Otoritas Jasa Keuangan (OJK) sesuai dengan kewenangannya yang diatur dalam UU No.21/2011 sedang menyiapkan sejumlah aturan untuk mengatur dan mengawasi perkembangan jenis usaha sektor jasa keuangan yang menggunakan kemajuan teknologi atau disebut financial technology (Fintech).

“OJK secara intensif terus mempelajari perkembangan fenomena Fintech ini, agar OJK dapat mengawal evolusi ekonomi ini supaya mampu mendukung perkembangan industri jasa keuangan ke depan dan terus menjamin perlindungan konsumen,” kata Wakil Ketua Dewan Komisioner OJK – Rahmat Waluyanto di Jakarta, akhir pekan lalu.

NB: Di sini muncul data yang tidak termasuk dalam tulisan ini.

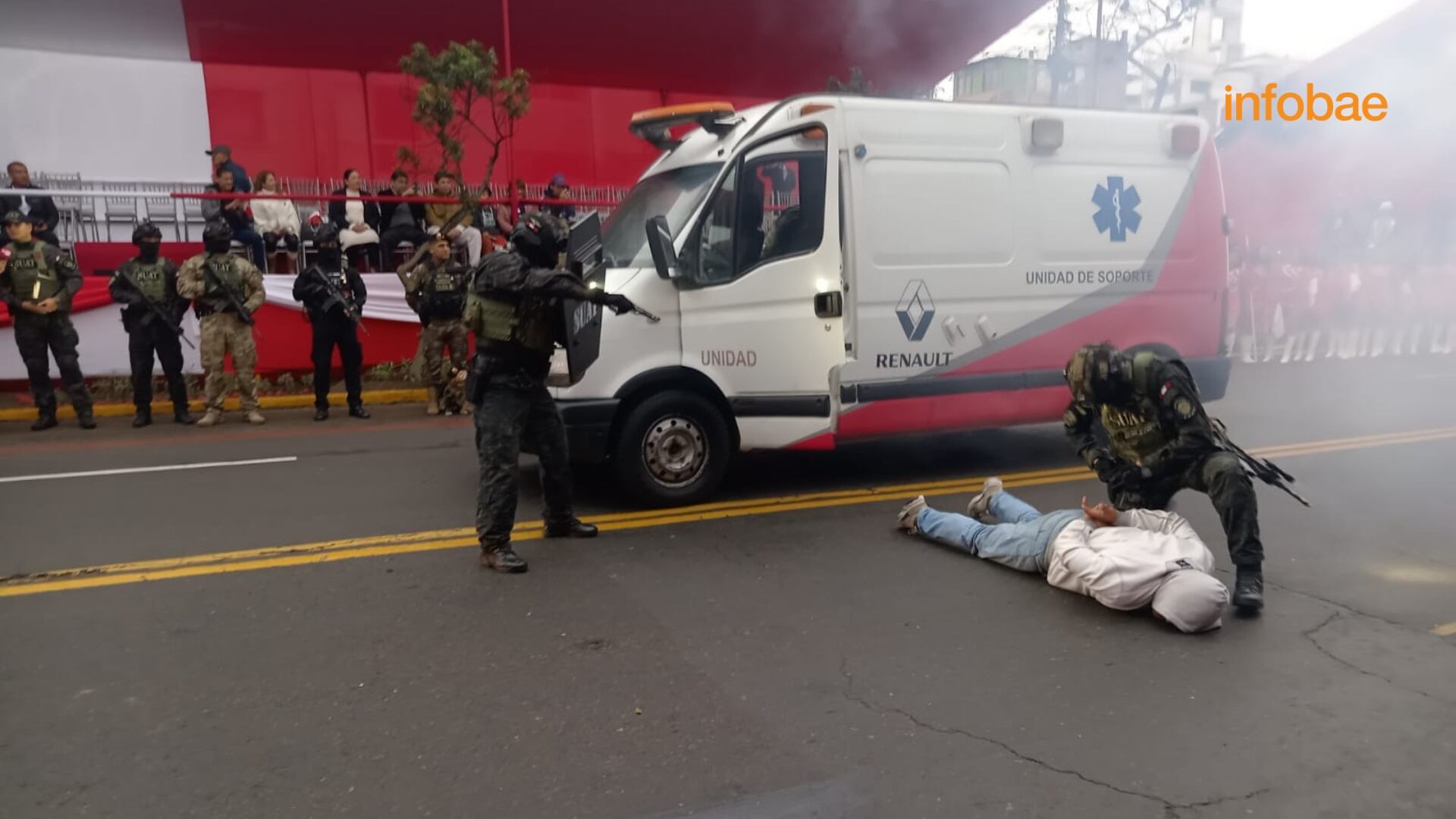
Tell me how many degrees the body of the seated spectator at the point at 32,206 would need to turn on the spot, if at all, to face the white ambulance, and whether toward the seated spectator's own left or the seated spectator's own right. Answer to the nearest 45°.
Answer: approximately 45° to the seated spectator's own left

Menurut Rahmat, kehadiran Fintech bagi OJK sebagai otoritas di industri jasa keuangan, merupakan peluang untuk terus meningkatkan perkembangan sektor jasa keuangan termasuk mendorong program inklusi keuangan. Namun juga menjadi tantangan bagi OJK untuk memastikan keandalan, efisiensi dan keamanan dari transaksi online tersebut agar tidak merugikan konsumen.
Dijelaskan oleh Rahmat, perkembangan sementara dari kajian yang dilakukan oleh “Tim Pengembangan Inovasi Digital Ekonomi dan Keuangan” OJK, klasifikasi perusahaan Fintech yang masuk dalam otorisasi OJK bisa terdiri dari berbagai jenis usaha seperti perbankan, asuransi, investasi, pembiayaan, pinjam meminjam (peer to peer lending), crowd funding, chanelling kredit dan lain sebagainya.
“Klasifikasi perusahaan Fintech itu di luar jenis usaha Fintech di bidang sistem pembayaran yang akan diatur Bank Indonesia,” jelas Rahmat.
Dari kajian OJK, jumlah sementara perusahaan Fintech yang masuk dalam otorisasi OJK sebanyak 120 perusahaan yang beroperasi di Indonesia.
Sedangkan ruang lingkup aturan yang sedang disiapkan di bidang Fintech ini, sementara ini adalah aturan di bidang permodalan, aturan model bisnis, aturan perlindungan konsumen dan aturan manajemen risiko minimal, demikian Rahmat Waluyanto.